Question

In: Accounting

The marketing department at High-tech Inc. is getting ready to launch a new product. Before doing...

The marketing department at High-tech Inc. is getting ready to launch a new product. Before doing so, they have to finalize the business case to present to the executives.  The selling price is expected to be $45.  The cost information for the new product is as follows:

Overhead expenses                              $400,000

Advertising                                               $200,000

Raw materials                                         $8.25/unit

Patent royalties                                     $1.85/unit

Sales commission                                 $2/unit

Salesperson salaries                            $475,000

a. What is the contribution margin per unit?

b. What volume must be sold for High-tech Inc. to break even (both in units and dollar)?

c. What is the volume in units that must be sold for the firm to make $600,000 in profit?

d. What happens to the break-even volume if managers decide to reduce the price by 18%?

e. What happens to the break-even volume if extra salespeople need to be hired (with a cost of $45,000)?

Solutions

Expert Solution

A. Contribution= sales - variable expenses

I.e.
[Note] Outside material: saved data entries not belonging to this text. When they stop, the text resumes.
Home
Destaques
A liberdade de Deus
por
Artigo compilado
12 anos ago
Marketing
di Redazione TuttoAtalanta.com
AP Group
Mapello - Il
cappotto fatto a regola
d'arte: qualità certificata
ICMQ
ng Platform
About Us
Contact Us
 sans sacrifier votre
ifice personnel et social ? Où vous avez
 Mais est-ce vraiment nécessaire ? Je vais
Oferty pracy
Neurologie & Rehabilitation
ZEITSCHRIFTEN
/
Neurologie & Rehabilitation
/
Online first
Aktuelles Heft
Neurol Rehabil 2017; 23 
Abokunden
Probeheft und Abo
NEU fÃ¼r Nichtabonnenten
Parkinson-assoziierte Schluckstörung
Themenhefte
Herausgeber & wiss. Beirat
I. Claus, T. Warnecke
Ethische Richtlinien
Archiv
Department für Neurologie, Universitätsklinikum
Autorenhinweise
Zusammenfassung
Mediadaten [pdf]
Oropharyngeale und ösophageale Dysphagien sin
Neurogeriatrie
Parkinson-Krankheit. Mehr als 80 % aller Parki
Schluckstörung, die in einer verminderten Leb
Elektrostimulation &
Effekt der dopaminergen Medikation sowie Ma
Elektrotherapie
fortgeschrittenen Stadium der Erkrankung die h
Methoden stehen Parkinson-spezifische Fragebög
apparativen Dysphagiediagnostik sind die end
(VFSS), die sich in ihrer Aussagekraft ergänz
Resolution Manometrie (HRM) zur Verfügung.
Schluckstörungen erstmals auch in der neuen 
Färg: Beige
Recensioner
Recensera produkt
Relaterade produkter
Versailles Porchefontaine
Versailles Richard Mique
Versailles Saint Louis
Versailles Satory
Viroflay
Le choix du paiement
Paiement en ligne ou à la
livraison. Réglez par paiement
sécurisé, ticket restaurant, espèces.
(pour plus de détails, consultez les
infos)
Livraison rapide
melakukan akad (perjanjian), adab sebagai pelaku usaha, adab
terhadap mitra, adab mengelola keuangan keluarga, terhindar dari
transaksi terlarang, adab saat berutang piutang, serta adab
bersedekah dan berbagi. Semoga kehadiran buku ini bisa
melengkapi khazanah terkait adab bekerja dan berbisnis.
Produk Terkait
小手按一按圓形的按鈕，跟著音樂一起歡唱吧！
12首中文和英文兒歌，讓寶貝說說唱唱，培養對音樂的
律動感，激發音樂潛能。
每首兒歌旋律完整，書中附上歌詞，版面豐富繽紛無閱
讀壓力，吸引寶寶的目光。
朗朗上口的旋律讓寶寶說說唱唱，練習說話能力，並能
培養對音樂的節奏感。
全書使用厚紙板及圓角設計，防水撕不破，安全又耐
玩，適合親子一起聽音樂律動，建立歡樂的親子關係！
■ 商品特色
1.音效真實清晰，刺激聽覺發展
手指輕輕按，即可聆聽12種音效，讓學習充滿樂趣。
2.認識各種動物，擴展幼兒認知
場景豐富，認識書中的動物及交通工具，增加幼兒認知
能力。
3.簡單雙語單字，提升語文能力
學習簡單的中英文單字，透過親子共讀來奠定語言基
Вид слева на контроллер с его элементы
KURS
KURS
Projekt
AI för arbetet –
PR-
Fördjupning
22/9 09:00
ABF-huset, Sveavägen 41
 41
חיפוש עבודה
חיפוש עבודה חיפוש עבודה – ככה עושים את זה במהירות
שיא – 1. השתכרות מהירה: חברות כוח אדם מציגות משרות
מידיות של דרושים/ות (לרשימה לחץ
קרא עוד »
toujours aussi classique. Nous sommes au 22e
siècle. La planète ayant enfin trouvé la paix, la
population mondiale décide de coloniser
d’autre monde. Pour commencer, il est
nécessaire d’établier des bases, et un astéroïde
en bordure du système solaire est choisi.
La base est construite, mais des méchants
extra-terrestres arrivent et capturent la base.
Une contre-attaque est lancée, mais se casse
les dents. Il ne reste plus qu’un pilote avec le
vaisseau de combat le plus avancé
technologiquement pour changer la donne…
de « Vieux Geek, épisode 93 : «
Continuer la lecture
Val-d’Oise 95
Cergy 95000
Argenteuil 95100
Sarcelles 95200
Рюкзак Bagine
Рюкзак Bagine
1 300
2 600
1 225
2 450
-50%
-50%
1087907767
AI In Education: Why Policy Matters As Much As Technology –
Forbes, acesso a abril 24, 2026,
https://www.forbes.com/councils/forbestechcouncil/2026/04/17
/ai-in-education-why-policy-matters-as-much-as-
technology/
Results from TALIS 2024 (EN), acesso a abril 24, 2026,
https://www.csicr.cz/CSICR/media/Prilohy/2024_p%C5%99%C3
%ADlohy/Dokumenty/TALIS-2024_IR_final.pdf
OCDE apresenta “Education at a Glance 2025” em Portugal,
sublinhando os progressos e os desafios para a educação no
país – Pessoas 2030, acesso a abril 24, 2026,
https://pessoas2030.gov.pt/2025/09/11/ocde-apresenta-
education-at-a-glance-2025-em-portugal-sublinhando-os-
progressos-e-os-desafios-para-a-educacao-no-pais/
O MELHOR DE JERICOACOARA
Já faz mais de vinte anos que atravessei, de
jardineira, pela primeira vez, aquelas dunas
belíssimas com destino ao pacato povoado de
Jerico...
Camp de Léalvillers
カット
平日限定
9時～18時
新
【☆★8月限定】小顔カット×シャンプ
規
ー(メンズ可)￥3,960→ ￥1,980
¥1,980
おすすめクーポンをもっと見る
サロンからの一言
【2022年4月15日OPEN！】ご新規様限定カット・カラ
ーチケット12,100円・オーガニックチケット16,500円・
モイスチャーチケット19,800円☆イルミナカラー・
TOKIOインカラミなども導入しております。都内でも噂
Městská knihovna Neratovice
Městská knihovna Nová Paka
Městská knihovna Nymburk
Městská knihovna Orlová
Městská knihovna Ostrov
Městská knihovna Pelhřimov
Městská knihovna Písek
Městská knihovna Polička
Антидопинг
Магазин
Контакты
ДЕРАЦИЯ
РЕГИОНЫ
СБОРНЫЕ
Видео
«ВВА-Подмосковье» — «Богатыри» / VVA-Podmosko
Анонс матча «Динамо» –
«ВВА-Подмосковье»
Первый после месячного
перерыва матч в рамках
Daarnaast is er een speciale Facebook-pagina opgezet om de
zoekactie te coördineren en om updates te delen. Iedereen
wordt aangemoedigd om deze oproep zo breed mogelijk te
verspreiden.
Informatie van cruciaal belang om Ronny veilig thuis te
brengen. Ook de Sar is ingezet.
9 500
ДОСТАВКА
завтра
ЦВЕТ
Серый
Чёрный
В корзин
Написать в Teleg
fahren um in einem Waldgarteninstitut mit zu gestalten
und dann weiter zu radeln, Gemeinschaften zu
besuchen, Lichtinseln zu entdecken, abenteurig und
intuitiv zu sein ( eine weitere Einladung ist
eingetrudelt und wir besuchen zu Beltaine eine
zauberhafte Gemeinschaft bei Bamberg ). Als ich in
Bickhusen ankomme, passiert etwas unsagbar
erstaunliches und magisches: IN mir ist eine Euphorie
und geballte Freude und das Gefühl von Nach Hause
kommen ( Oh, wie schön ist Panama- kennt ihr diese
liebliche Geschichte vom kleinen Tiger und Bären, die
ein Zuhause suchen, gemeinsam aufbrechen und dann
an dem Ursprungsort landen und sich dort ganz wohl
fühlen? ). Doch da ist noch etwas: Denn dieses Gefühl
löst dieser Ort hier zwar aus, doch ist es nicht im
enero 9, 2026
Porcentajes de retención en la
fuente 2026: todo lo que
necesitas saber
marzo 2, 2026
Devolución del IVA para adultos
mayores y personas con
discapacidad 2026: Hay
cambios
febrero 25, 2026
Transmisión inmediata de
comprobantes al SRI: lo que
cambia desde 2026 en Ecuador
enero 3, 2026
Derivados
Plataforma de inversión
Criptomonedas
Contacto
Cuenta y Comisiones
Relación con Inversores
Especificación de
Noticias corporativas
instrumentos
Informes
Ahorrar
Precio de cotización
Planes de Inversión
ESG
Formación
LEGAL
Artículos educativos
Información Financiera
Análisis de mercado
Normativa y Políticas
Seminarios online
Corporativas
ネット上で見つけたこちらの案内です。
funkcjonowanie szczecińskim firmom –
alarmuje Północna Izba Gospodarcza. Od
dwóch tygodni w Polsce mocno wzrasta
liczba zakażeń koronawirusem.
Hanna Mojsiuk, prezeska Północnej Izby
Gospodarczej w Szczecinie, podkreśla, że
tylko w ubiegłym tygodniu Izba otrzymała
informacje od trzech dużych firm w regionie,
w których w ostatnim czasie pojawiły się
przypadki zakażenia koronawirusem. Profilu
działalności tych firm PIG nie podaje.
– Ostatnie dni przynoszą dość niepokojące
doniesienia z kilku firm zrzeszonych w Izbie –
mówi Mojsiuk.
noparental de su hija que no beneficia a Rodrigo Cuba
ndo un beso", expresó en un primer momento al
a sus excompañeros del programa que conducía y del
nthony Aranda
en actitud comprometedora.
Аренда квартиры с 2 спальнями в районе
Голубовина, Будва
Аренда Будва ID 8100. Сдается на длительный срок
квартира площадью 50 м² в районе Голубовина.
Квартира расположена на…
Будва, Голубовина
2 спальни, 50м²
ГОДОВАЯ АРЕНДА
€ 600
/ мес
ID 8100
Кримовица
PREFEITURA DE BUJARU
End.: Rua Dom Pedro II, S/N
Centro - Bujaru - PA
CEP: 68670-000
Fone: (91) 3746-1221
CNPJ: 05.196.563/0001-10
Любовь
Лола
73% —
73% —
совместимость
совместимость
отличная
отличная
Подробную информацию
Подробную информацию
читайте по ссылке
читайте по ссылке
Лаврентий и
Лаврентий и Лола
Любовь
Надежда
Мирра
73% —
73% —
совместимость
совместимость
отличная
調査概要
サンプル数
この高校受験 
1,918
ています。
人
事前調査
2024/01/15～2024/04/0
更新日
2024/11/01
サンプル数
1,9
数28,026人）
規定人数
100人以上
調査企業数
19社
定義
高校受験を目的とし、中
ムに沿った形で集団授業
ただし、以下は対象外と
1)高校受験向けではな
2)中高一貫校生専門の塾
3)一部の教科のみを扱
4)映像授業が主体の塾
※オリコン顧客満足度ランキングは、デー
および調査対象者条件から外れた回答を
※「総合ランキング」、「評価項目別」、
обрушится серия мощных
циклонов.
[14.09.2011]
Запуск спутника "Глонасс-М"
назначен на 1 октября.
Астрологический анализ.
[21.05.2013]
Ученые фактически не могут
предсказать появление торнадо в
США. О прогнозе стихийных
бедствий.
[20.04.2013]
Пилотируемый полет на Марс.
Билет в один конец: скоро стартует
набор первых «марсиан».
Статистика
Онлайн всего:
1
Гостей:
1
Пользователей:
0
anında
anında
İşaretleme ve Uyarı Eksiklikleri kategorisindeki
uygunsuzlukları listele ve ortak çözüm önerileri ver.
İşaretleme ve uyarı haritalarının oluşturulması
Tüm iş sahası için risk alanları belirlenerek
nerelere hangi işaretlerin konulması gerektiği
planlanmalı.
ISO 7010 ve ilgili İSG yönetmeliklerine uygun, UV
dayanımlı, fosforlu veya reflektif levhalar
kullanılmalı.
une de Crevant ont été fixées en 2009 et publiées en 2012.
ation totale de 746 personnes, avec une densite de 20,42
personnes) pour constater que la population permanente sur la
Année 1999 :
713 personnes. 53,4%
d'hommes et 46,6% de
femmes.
Contribution margin = contribution/ sales*100

=32.9/45*100= 73.11% --- refer working note

B. Break even point is a point where there is no profit and no loss.

Break even sales (qty)= Contribution/contribution per unit

I.e. =1075000/32.9= 32675 units

Break even sales ($)= contribution/contribution margin

I.e. = 1075000/73.11*100= $1470387

C. units to be sold to earn $600000 profit.

= ( Fixed cost + profit)/ contribution per unit

= (1075000+600000)/32.9= 50912units.

D. If sales price will reduce by 18% i.e. $36.9 per unit , then

Contribution margin will get decrease and break even point will increased.

E. If extra sales persons are hired then fixed cost will get increased, therefore the sales to be increased to attend break even point but there will be no change in break even margin%

Working note:

1. Variable cost= raw material cost p.u.+patents and royalties+sales commission

Variable cost= 8.25+1.85+2= 12.1 p.u.